The consensus price target was unchanged at ₽1,778, implying that the improved earnings outlook is not expected to have a long term impact on value creation for shareholders. That's not the only conclusion we can draw from this data however, as some investors also like to consider the spread in estimates when evaluating analyst price targets. Currently, the most bullish analyst values HeadHunter Group at ₽32.29 per share, while the most bearish prices it at ₽13.39. Even so, with a relatively close grouping of estimates, it looks like the analysts are quite confident in their valuations, suggesting HeadHunter Group is an easy business to forecast or the the analysts are all using similar assumptions.

One way to get more context on these forecasts is to look at how they compare to both past performance, and how other companies in the same industry are performing. It's clear from the latest estimates that HeadHunter Group's rate of growth is expected to accelerate meaningfully, with the forecast 30% revenue growth noticeably faster than its historical growth of 21%p.a. over the past five years.

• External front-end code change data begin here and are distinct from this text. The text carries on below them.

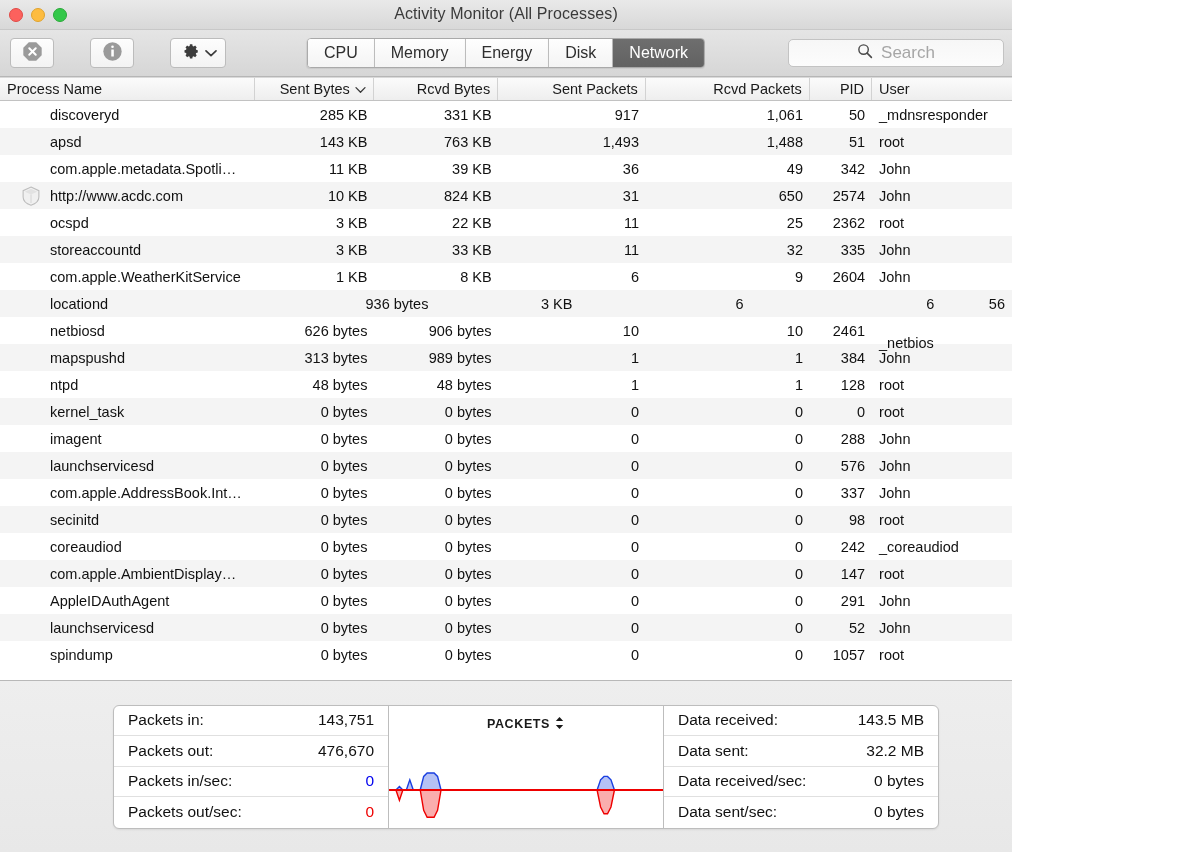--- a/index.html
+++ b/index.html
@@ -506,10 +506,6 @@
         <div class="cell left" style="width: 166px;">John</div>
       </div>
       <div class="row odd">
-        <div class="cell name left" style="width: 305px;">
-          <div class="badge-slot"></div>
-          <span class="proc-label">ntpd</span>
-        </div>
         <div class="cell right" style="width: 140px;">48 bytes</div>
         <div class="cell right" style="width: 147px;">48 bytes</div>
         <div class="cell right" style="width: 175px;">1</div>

By contrast, our data suggests that other companies (with analyst coverage) in a similar industry are forecast to grow their revenue at 7.6% per year. It seems obvious that, while the growth outlook is brighter than the recent past, the analysts also expect HeadHunter Group to grow faster than the wider industry.

The Bottom Line

The most important thing here is that the analysts upgraded their earnings per share estimates, suggesting that there has been a clear increase in optimism towards HeadHunter Group following these results. Fortunately, they also reconfirmed their revenue numbers, suggesting sales are tracking in line with expectations - and our data suggests that revenues are expected to grow faster than the wider industry. The consensus price target held steady at ₽1,778, with the latest estimates not enough to have an impact on their price targets.

Following on from that line of thought, we think that the long-term prospects of the business are much more relevant than next year's earnings. We have forecasts for HeadHunter Group going out to 2024, and you can see them free on our platform here.

You should always think about risks though. Case in point, we've spotted 2 warning signs for HeadHunter Group you should be aware of.

This article by Simply Wall St is general in nature. It does not constitute a recommendation to buy or sell any stock, and does not take account of your objectives, or your financial situation. We aim to bring you long-term focused analysis driven by fundamental data. Note that our analysis may not factor in the latest price-sensitive company announcements or qualitative material. Simply Wall St has no position in any stocks mentioned.